In a distributed system with attacks and defenses, both attackers and defenders are self-interested entities. We assume a reward-sharing scheme among interdependent defenders; each defender wishes to (locally) maximize her own total fair share to the attackers extinguished due to her involvement (and possibly due to those of others). What is the maximum amount of protection achievable by a number of such defenders against a number of attackers while the system is in a Nash equilibrium? As a measure of system protection, we adopt the Defense-Ratio (Mavronicolas et al., 2008)  [20], which provides the expected (inverse) proportion of attackers caught by the defenders. In a Defense-Optimal Nash equilibrium, the Defense-Ratio matches a simple lower bound.We discover that the existence of Defense-Optimal Nash equilibria depends in a subtle way on how the number of defenders compares to two natural graph-theoretic thresholds we identify. In this vein, we obtain, through a combinatorial analysis of Nash equilibria, a collection of trade-off results:
• When the number of defenders is either sufficiently small or sufficiently large, Defense-Optimal Nash equilibria may exist.

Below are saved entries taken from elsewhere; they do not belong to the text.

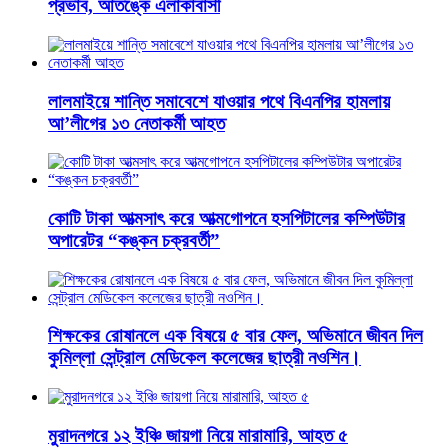
প্রভাব, আতঙ্কে এলাকাবাসী
লালমাইয়ে শান্তি সমাবেশে যাওয়ার পথে বিএনপির হামলায়
আ’লীগের ১৩ নেতাকর্মী আহত
কোটি টাকা আত্মসাৎ করে আত্মগোপনে হসপিটালের কম্পিউটার
অপারেটর “কঙ্কন চক্রবর্তী”
শিক্ষকের রোষানলে এক বিষয়ে ৫ বার ফেল, অভিমানে জীবন দিল
কুমিল্লা সেন্ট্রাল মেডিকেল কলেজের ছাত্রী নওশিন।
মুরাদনগরে ১২ ইঞ্চি জায়গা নিয়ে মারামারি, আহত ৫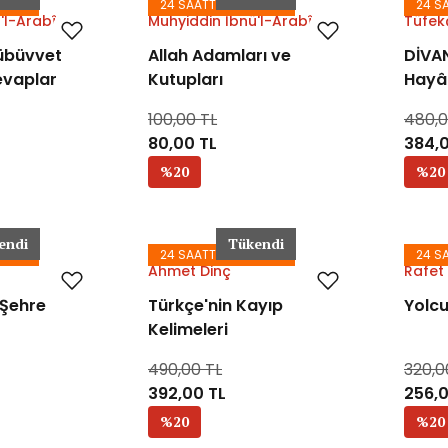
GODA
24 SAATTE KARGODA
24 S
'l-Arabî
Muhyiddin İbnü'l-Arabî
Tüfek
übüvvet
Allah Adamları ve
DİVAN
evaplar
Kutupları
Hayâl
100,00 TL
480,0
80,00 TL
384,0
%20
%20
endi
Tükendi
GODA
24 SAATTE KARGODA
24 S
Ahmet Dinç
Rafet 
 Şehre
Türkçe'nin Kayıp
Yolc
Kelimeleri
490,00 TL
320,0
392,00 TL
256,0
%20
%20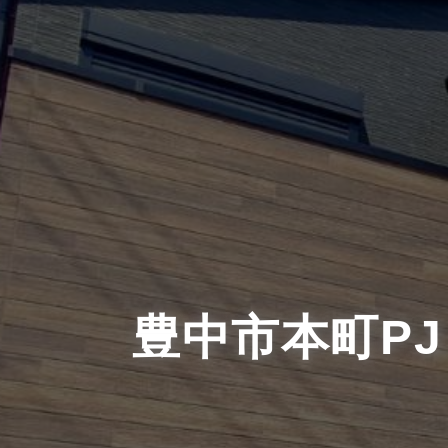
豊中市本町PJ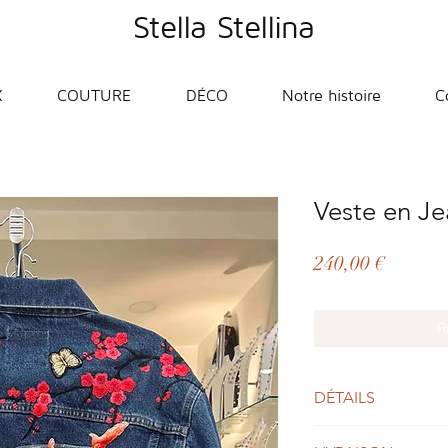
Stella Stellina
X
COUTURE
DÉCO
Notre histoire
C
Veste en J
Prix
240,00 €
R
DÉTAILS
Marque:
Pepe Jeans.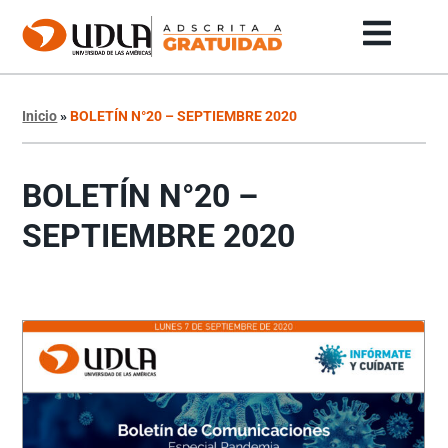
Inicio
»
BOLETÍN N°20 – SEPTIEMBRE 2020
BOLETÍN N°20 –
SEPTIEMBRE 2020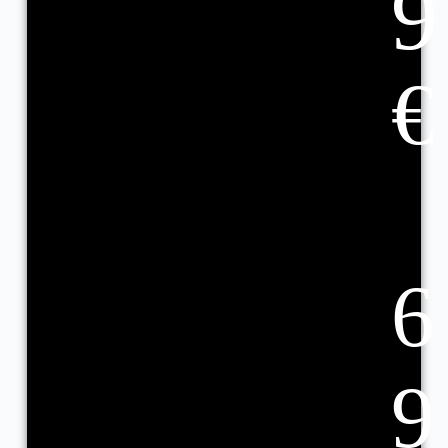
9
€
6
9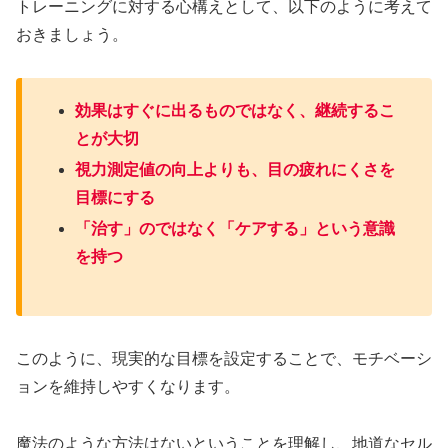
トレーニングに対する心構えとして、以下のように考えて
おきましょう。
効果はすぐに出るものではなく、継続するこ
とが大切
視力測定値の向上よりも、目の疲れにくさを
目標にする
「治す」のではなく「ケアする」という意識
を持つ
このように、現実的な目標を設定することで、モチベーシ
ョンを維持しやすくなります。
魔法のような方法はないということを理解し、地道なセル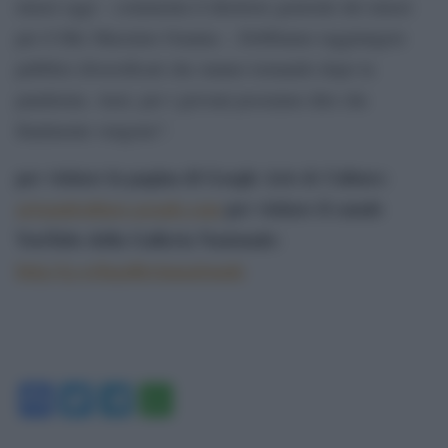
musei oggi – commenta il direttore generale dei musei
per il Mic Massimo Osanna -. Dobbiamo raggiungere
pubblici diversificati che stanno tornando dopo la
pandemia. Anzi, per i giovani possiamo dire che
finalmente vengono”.
per visitare la pagina di Google Arts & Culture:
artsandculture.google.com
per visitare il canale
YouTube della Galleria Nazionale:
http://g.co/lagallerianazionale
Facebook
Twitter
Telegram
WhatsApp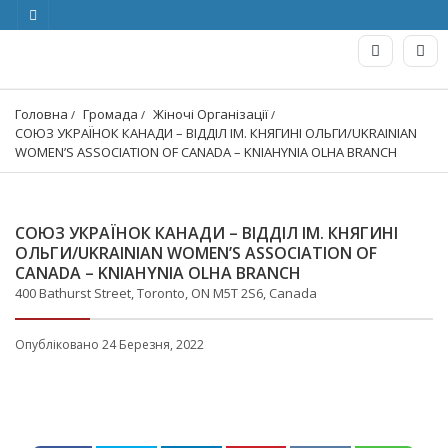
Головна
Громада
Жіночі Організації
СОЮЗ УКРАЇНОК КАНАДИ – ВІДДІЛ ІМ. КНЯГИНІ ОЛЬГИ/UKRAINIAN 
WOMEN’S ASSOCIATION OF CANADA – KNIAHYNIA OLHA BRANCH
СОЮЗ УКРАЇНОК КАНАДИ – ВІДДІЛ ІМ. КНЯГИНІ
ОЛЬГИ/UKRAINIAN WOMEN’S ASSOCIATION OF
CANADA – KNIAHYNIA OLHA BRANCH
400 Bathurst Street, Toronto, ON M5T 2S6, Canada
Опубліковано 24 Березня, 2022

The corresponding decision problem is computationally tractable for a large number of defenders; the problem becomes NPNP-complete for a small number of defenders and the intractability is inherited from a previously unconsidered combinatorial problem in Fractional Graph Theory.
• Perhaps paradoxically, there is a middle range of values for the number of defenders where Defense-Optimal Nash equilibria do not exist.